Hereworth pays $200k in court case

By Victoria White

2 comments
Ross Scrymgeour was principal of Hereworth School while Mrs Fox was employed there.
Ross Scrymgeour was principal of Hereworth School while Mrs Fox was employed there.

A "lengthy and intensive case" has ended with a Hawke's Bay school ordered to pay a former employee a total of almost $200,000 .

In an Employment Court decision released yesterday the prestigious Hereworth School has been ordered to pay former teacher, Emma Fox, more than $96,000 for legal costs.

This is in addition to $85,600 Mrs Fox was awarded in November for unjustified dismissal, after she appealed an earlier decision by the Employment Relations Tribunal.

Mrs Fox began teaching at the Havelock North school in 2008 and said she was unfairly dismissed in 2010 after a string of accusations and disagreements regarding a disagreement over her students' grades.

In 2009 she said she was asked by the head of the junior school, Shirley Cameron, to alter the grades on students' reports from the year before to cover up any perceived decline in academic progress since the children had left her classroom.

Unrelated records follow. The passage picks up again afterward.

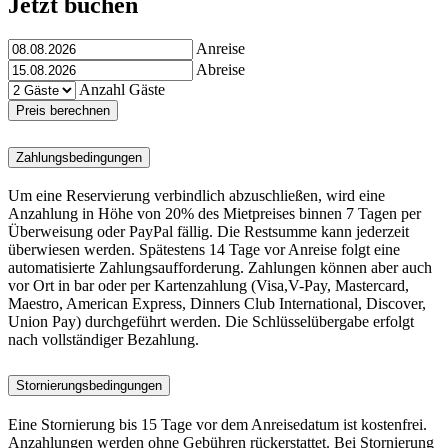
Jetzt buchen
Anreise
Abreise
Anzahl Gäste
Preis berechnen
Zahlungsbedingungen
Um eine Reservierung verbindlich abzuschließen, wird eine
Anzahlung in Höhe von 20% des Mietpreises binnen 7 Tagen per
Überweisung oder PayPal fällig. Die Restsumme kann jederzeit
überwiesen werden. Spätestens 14 Tage vor Anreise folgt eine
automatisierte Zahlungsaufforderung. Zahlungen können aber auch
vor Ort in bar oder per Kartenzahlung (Visa,V-Pay, Mastercard,
Maestro, American Express, Dinners Club International, Discover,
Union Pay) durchgeführt werden. Die Schlüsselübergabe erfolgt
nach vollständiger Bezahlung.
Stornierungsbedingungen
Eine Stornierung bis 15 Tage vor dem Anreisedatum ist kostenfrei.
Anzahlungen werden ohne Gebühren rückerstattet. Bei Stornierung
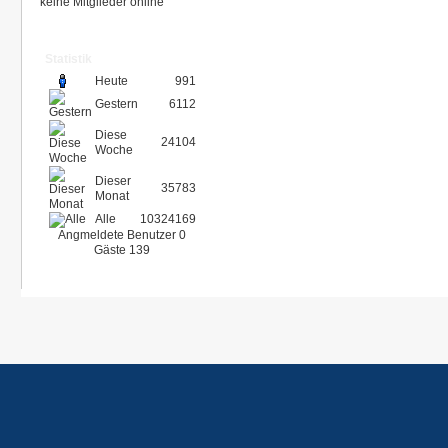
keine Mitglieder online
Statistik
Heute
991
Gestern
6112
Diese
24104
Woche
Dieser
35783
Monat
Alle
10324169
Angmeldete Benutzer
0
Gäste
139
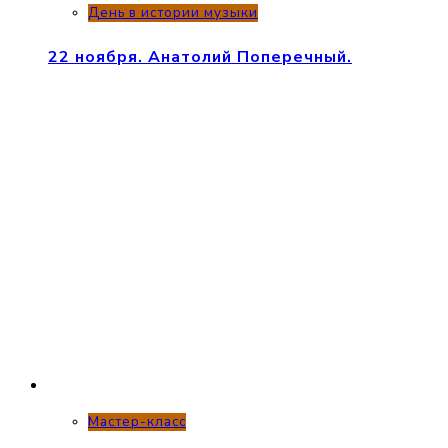
День в истории музыки
22 ноября. Анатолий Поперечный.
Мастер-класс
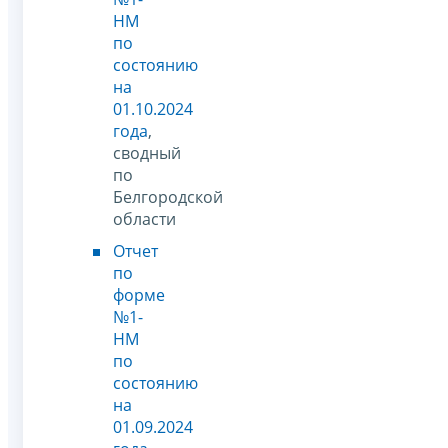
НМ
по
состоянию
на
01.10.2024
года
,
сводный
по
Белгородской
области
Отчет
по
форме
№1-
НМ
по
состоянию
на
01.09.2024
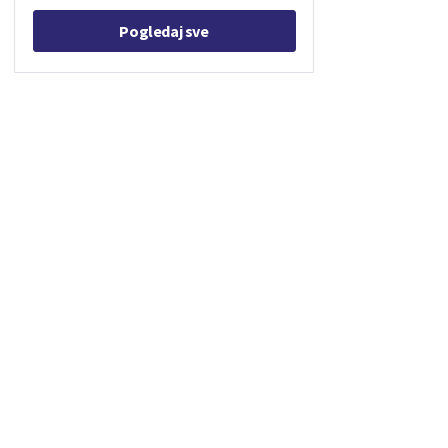
Pogledaj sve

Hereworth later dismissed the accusation and Ms Cameron said she was trying to ensure all teaching staff were following a standardised marking practice.

The allegation spiralled to a series of alleged events over a number of years, including confrontations with staff, stolen paperwork, internet slander and formal complaints that involved the New Zealand Teachers Council, police, the Privacy Commission and Ombudsman, and the British Columbia Council of Teachers.

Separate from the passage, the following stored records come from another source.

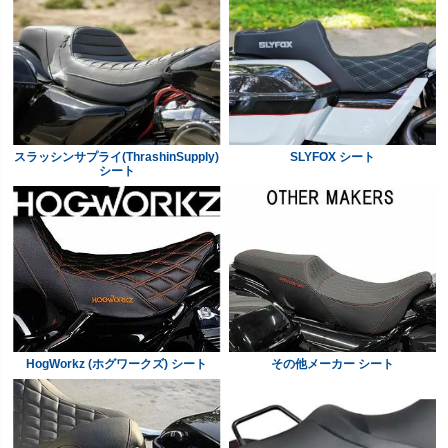
スラッシンサプライ(ThrashinSupply)
SLYFOX シート
シート
HogWorkz (ホグワークズ) シート
その他メーカー シート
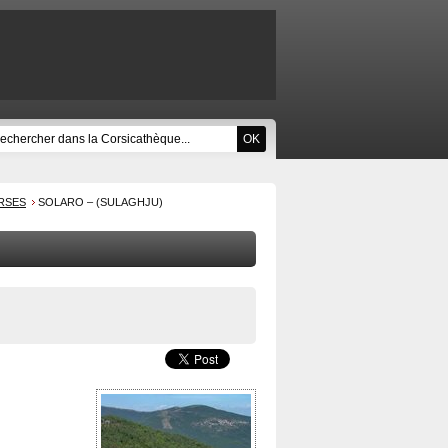
RSES
SOLARO – (SULAGHJU)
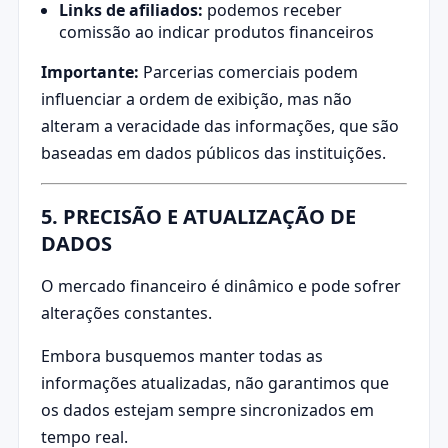
Links de afiliados:
podemos receber
comissão ao indicar produtos financeiros
Importante:
Parcerias comerciais podem
influenciar a ordem de exibição, mas não
alteram a veracidade das informações, que são
baseadas em dados públicos das instituições.
5. PRECISÃO E ATUALIZAÇÃO DE
DADOS
O mercado financeiro é dinâmico e pode sofrer
alterações constantes.
Embora busquemos manter todas as
informações atualizadas, não garantimos que
os dados estejam sempre sincronizados em
tempo real.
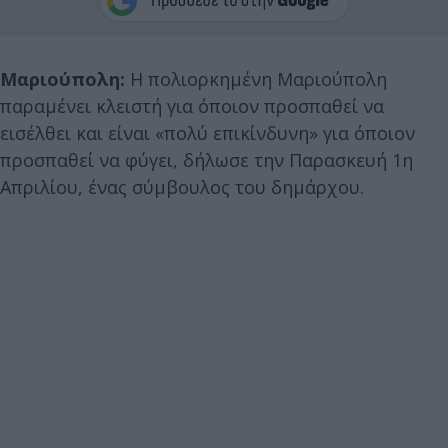
Μαριούπολη:
H πολιορκημένη Μαριούπολη
παραμένει κλειστή για όποιον προσπαθεί να
εισέλθει και είναι «πολύ επικίνδυνη» για όποιον
προσπαθεί να φύγει, δήλωσε την Παρασκευή 1η
Απριλίου, ένας σύμβουλος του δημάρχου.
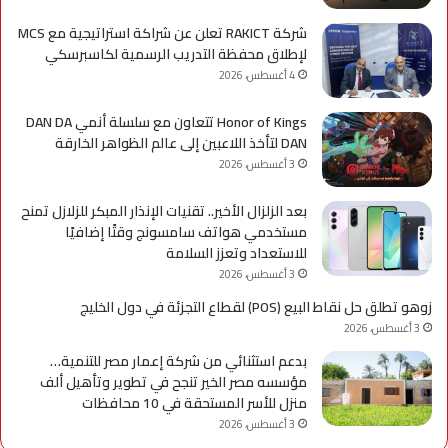
شركة RAKICT تعلن عن شراكة استراتيجية مع MCS
لإطلاق محفظة التدريب الرسمية لكاسبرسكي
4 أغسطس، 2026
Honor of Kings تتعاون مع سلسلة أنمي DAN DA
DAN لتأخذ اللاعبين إلى عالم الظواهر الخارقة
3 أغسطس، 2026
بعد الزلزال الأخير.. تقنيات الإنذار المبكر للزلازل تمنح
مستخدمي هواتف سامسونج وقتًا إضافيًا
للاستعداد وتعزز السلامة
3 أغسطس، 2026
زوهو تطلق حل نقاط البيع (POS) لقطاع التجزئة في دول الخليج
3 أغسطس، 2026
بدعم استثنائي من شركة إعمار مصر للتنمية…
مؤسسه مصر الخير تنجح في تطوير وتأهيل ألف
منزل للأسر المستحقة في 10 محافظات
3 أغسطس، 2026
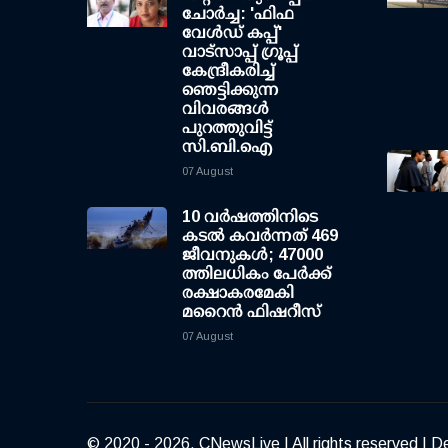
ചോര്‍ച്ച: 'ഫിഫ
വേള്‍ഡ് കപ്പ്'
വാട്സാപ്പ് ഗ്രൂപ്പ്
കേന്ദ്രീകരിച്ച്
ഞെട്ടിക്കുന്ന
വിവരങ്ങള്‍
പുറത്തുവിട്ട്
സി.ബി.ഐ
07 August
10 വര്‍ഷത്തിനിടെ
കടല്‍ കവര്‍ന്നത് 469
ജീവനുകള്‍; 47000
ത്തിലധികം പേര്‍ക്ക്
രക്ഷാകരമേകി
മറൈന്‍ ഫിഷറീസ്
07 August
© 2020 - 2026, CNewsLive | All rights reserved | D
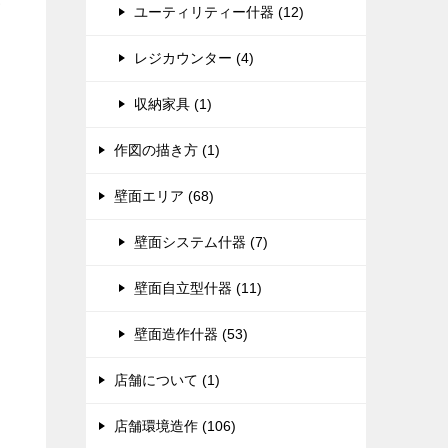
ユーティリティー什器 (12)
レジカウンター (4)
収納家具 (1)
作図の描き方 (1)
壁面エリア (68)
壁面システム什器 (7)
壁面自立型什器 (11)
壁面造作什器 (53)
店舗について (1)
店舗環境造作 (106)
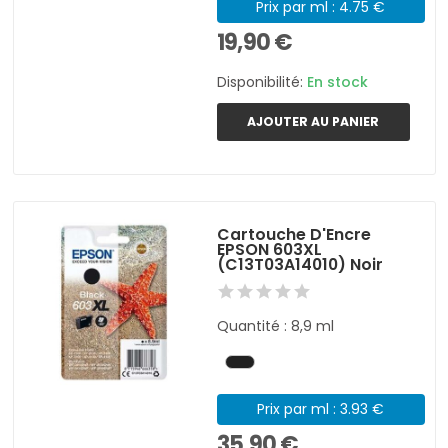
Prix par ml : 4.75 €
19,90 €
Disponibilité:
En stock
AJOUTER AU PANIER
Cartouche D'Encre
EPSON 603XL
(C13T03A14010) Noir
Quantité : 8,9 ml
Prix par ml : 3.93 €
35,90 €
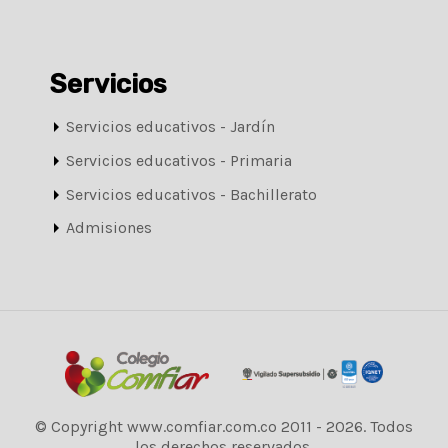
Servicios
Servicios educativos - Jardín
Servicios educativos - Primaria
Servicios educativos - Bachillerato
Admisiones
© Copyright www.comfiar.com.co 2011 - 2026. Todos
los derechos reservados.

Among Mrs Fox's grievances was that the school had appointed the deputy chairman of the school's board, Doug Abraham, to investigate the dispute while she had been told it would be an "independent consultant".

The case was first heard in 2012. The following year the Employment Court upheld the school's view, but Mrs Fox appealed the decision.

In November 2014 the court heard she would be seeking payment of four years and six weeks of lost remuneration at the rate of $59,204 per annum; a total of $243,647 - three times the $85,600 she was eventually awarded. The decision released yesterday came after a seven-day hearing, which involved evidence given by 10 witnesses and almost 1000 pages of documents. The decision stated: "By the Employment Court's standards, it was a lengthy and intensive case."

In the decision Chief Judge Graeme Colgan awarded Mrs Fox a total $96,482.03. This included $80,000 toward her costs in the substantive proceedings in the court, $4300.32 toward costs in the employment relations authority, and disbursements of $12,181.

The sum is payable by May 2, or the school can pay the amount in instalments with interest by November 2.

How the events unfolded:

2008: Emma Fox begins at Hereworth School as a junior teacher of students in years 1 to 4.

2009: Fox alleges the head of the junior school, Shirley Cameron, asked her to alter the grades on students' reports from 2008 to cover any perceived decline in academic progress.

2009: After a chain of events triggered by a disagreement about the grades, deputy chairman of the school's board, Doug Abraham, is asked to investigate the dispute.

2010: While on maternity leave, Fox's employment by the school ends.

September 2012: Fox's filed unjustifiable dismissal complaint is heard by the Employment Relations Tribunal in Hastings District Court, with Fox represented by her husband, David Fox, via video link from Australia, and Hereworth School represented by Stuart Webster.

February 2013: A 37-page decision from the Employment Relations Authority determines Fox's claim of unfair dismissal "fails in its entirety''. Fox says she intends to appeal the decision.

September 2014: The case is heard by the Employment Court before Chief Judge Graeme Colgan. Through her lawyer, Fox says she is seeking payment of four years, six weeks of lost remuneration at the rate of $59,204 per annum.

November 2015: Fox wins the appeal and is awarded $85,600 compensation after an Employment Court decision finds she was unjustifiably dismissed.

April 2016: After a seven-day hearing to determine the amount of costs to be awarded to Fox, Hereworth School is ordered to pay $96,482.